_Records for this task:_
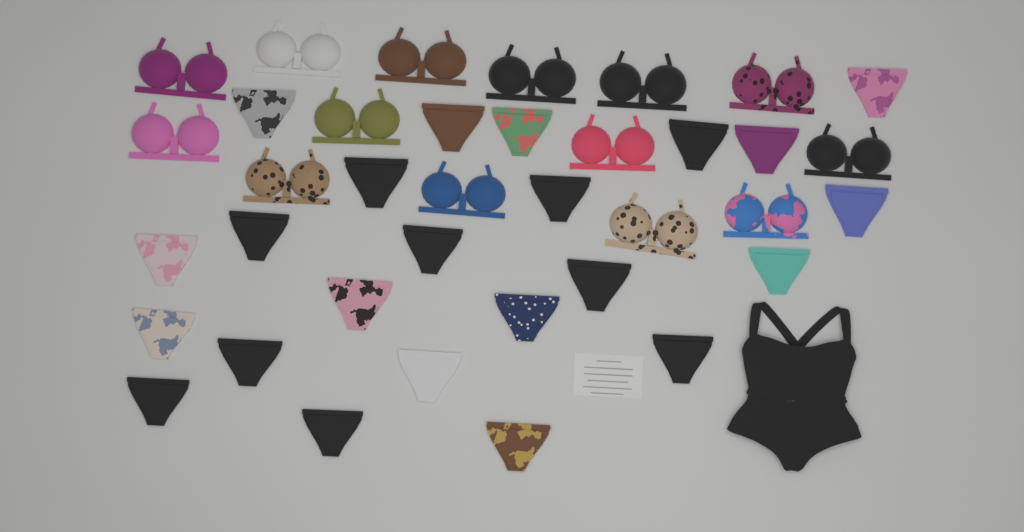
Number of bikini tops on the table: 14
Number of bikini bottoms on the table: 23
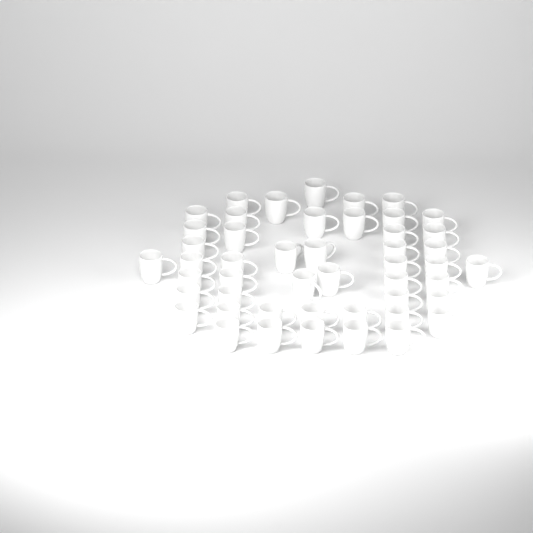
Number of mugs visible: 48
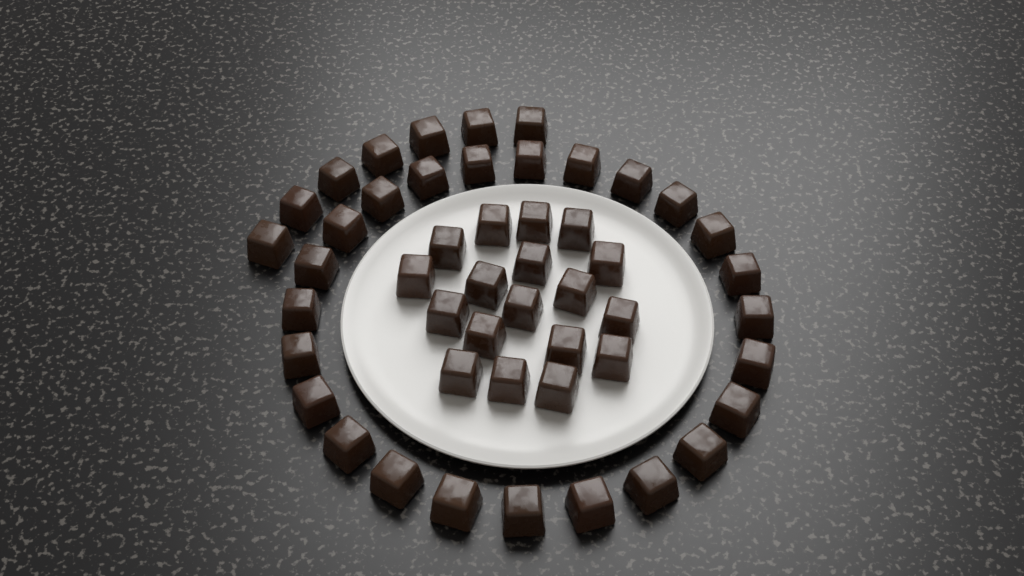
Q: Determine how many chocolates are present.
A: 49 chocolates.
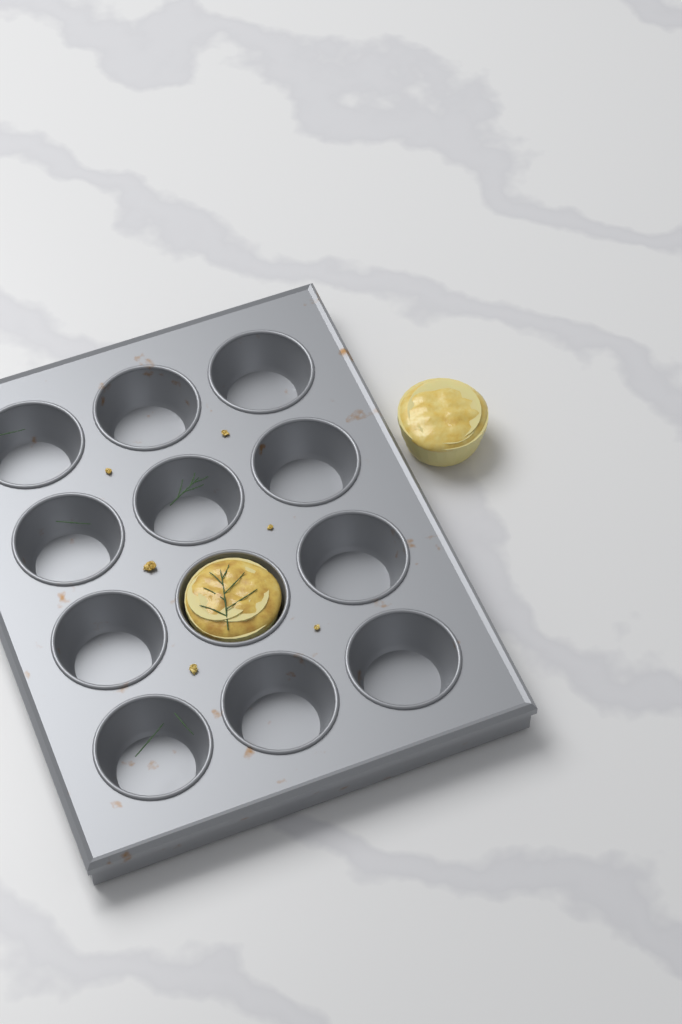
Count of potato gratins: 2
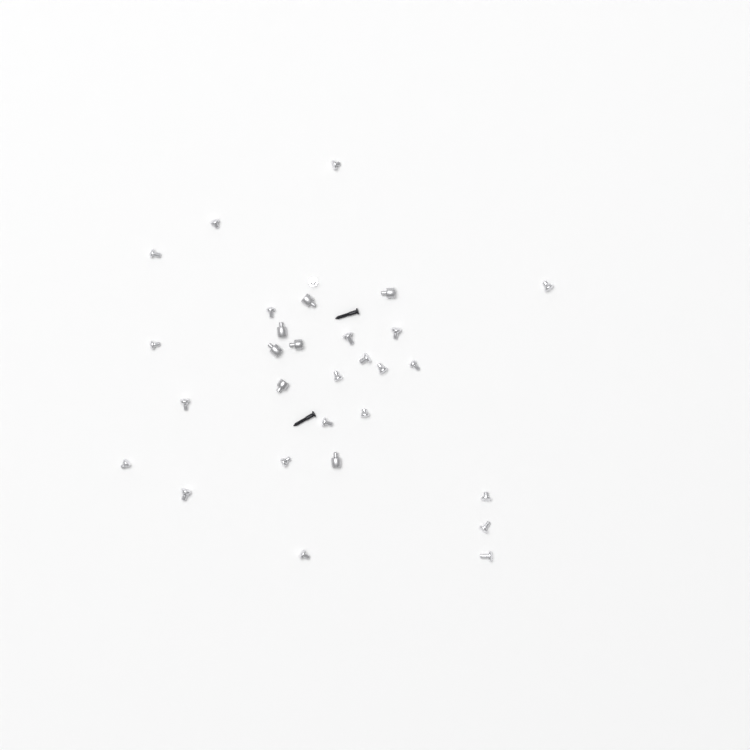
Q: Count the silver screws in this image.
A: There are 23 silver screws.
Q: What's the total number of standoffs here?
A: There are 7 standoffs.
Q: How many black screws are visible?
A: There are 2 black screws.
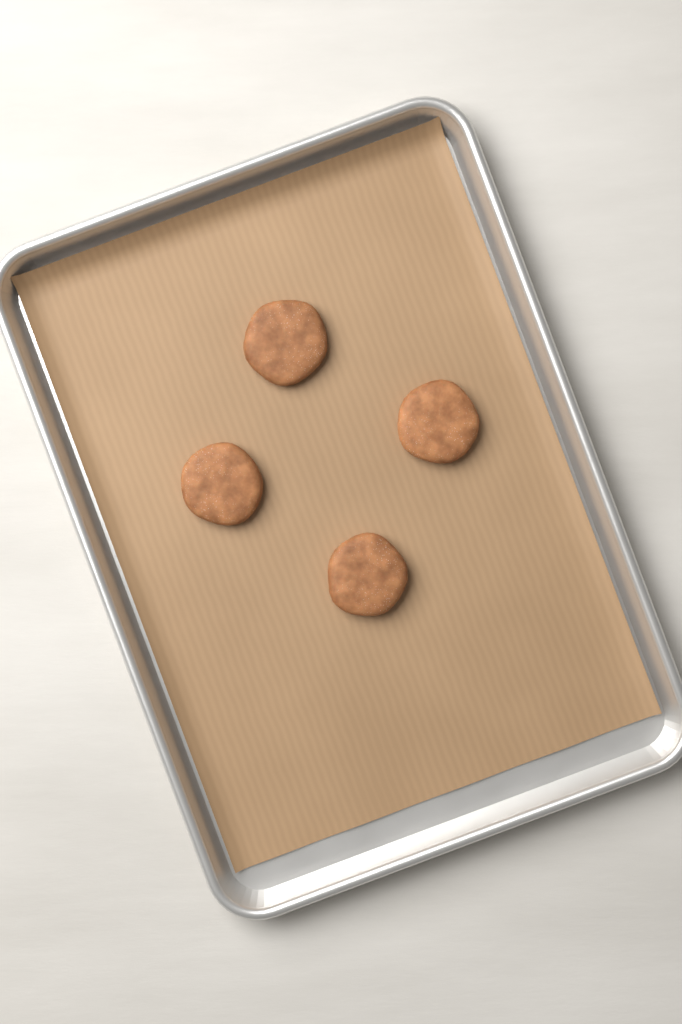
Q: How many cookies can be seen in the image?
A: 4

_Task requirements:_ Write out again, word for word, the lines from the one containing "Number of mugs visible: 48" through the one containing "Count of potato gratins: 2", both included, and leave out the pictures.

_Task result:_
Number of mugs visible: 48
Q: Determine how many chocolates are present.
A: 49 chocolates.
Count of potato gratins: 2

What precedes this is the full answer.